● THE TASK
The answer must be a single number: the count of lines below that contain the string "local".

══ EXERCISE MATERIALS ══

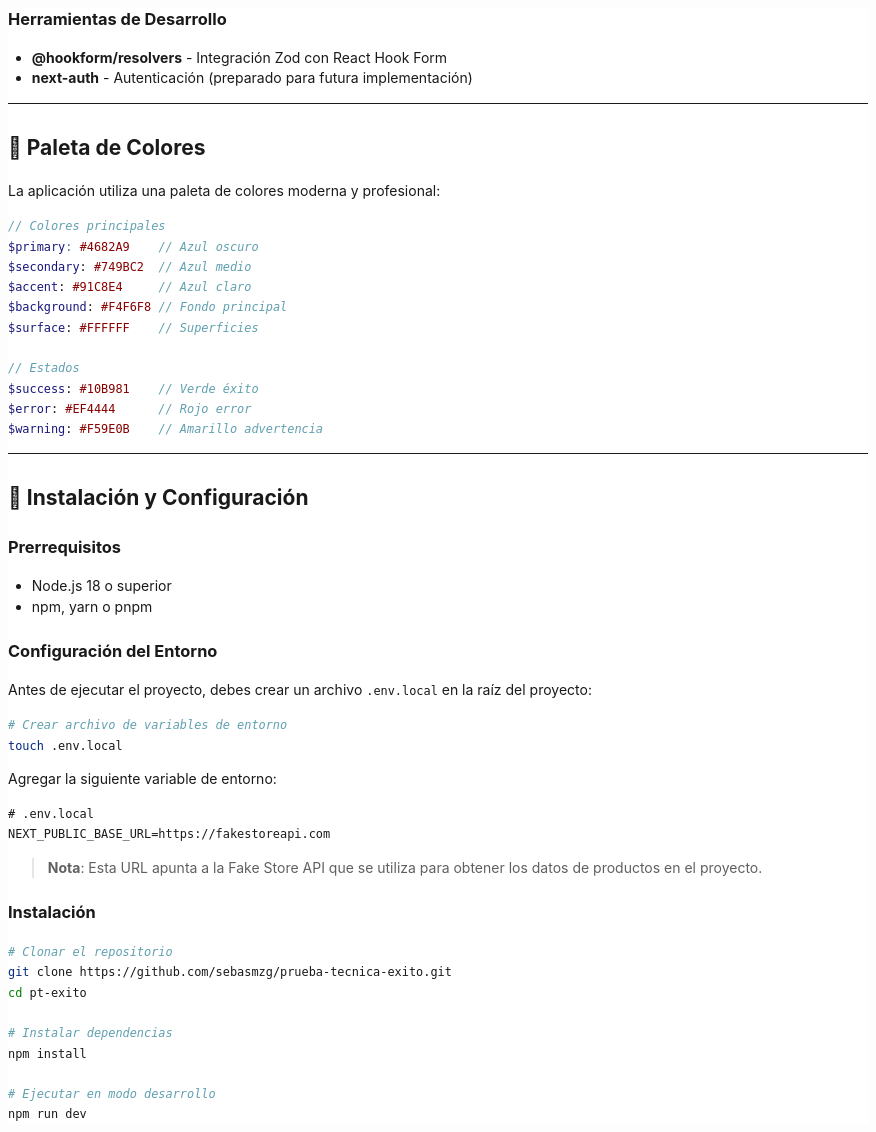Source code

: ### **Herramientas de Desarrollo**
- **@hookform/resolvers** - Integración Zod con React Hook Form
- **next-auth** - Autenticación (preparado para futura implementación)

---

## 🎨 Paleta de Colores

La aplicación utiliza una paleta de colores moderna y profesional:

```scss
// Colores principales
$primary: #4682A9    // Azul oscuro
$secondary: #749BC2  // Azul medio  
$accent: #91C8E4     // Azul claro
$background: #F4F6F8 // Fondo principal
$surface: #FFFFFF    // Superficies

// Estados
$success: #10B981    // Verde éxito
$error: #EF4444      // Rojo error
$warning: #F59E0B    // Amarillo advertencia
```

---

## 🚀 Instalación y Configuración

### **Prerrequisitos**
- Node.js 18 o superior
- npm, yarn o pnpm

### **Configuración del Entorno**
Antes de ejecutar el proyecto, debes crear un archivo `.env.local` en la raíz del proyecto:

```bash
# Crear archivo de variables de entorno
touch .env.local
```

Agregar la siguiente variable de entorno:

```env
# .env.local
NEXT_PUBLIC_BASE_URL=https://fakestoreapi.com
```

> **Nota**: Esta URL apunta a la Fake Store API que se utiliza para obtener los datos de productos en el proyecto.

### **Instalación**
```bash
# Clonar el repositorio
git clone https://github.com/sebasmzg/prueba-tecnica-exito.git
cd pt-exito

# Instalar dependencias
npm install

# Ejecutar en modo desarrollo
npm run dev
```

═══

● WRITTEN RESPONSE
3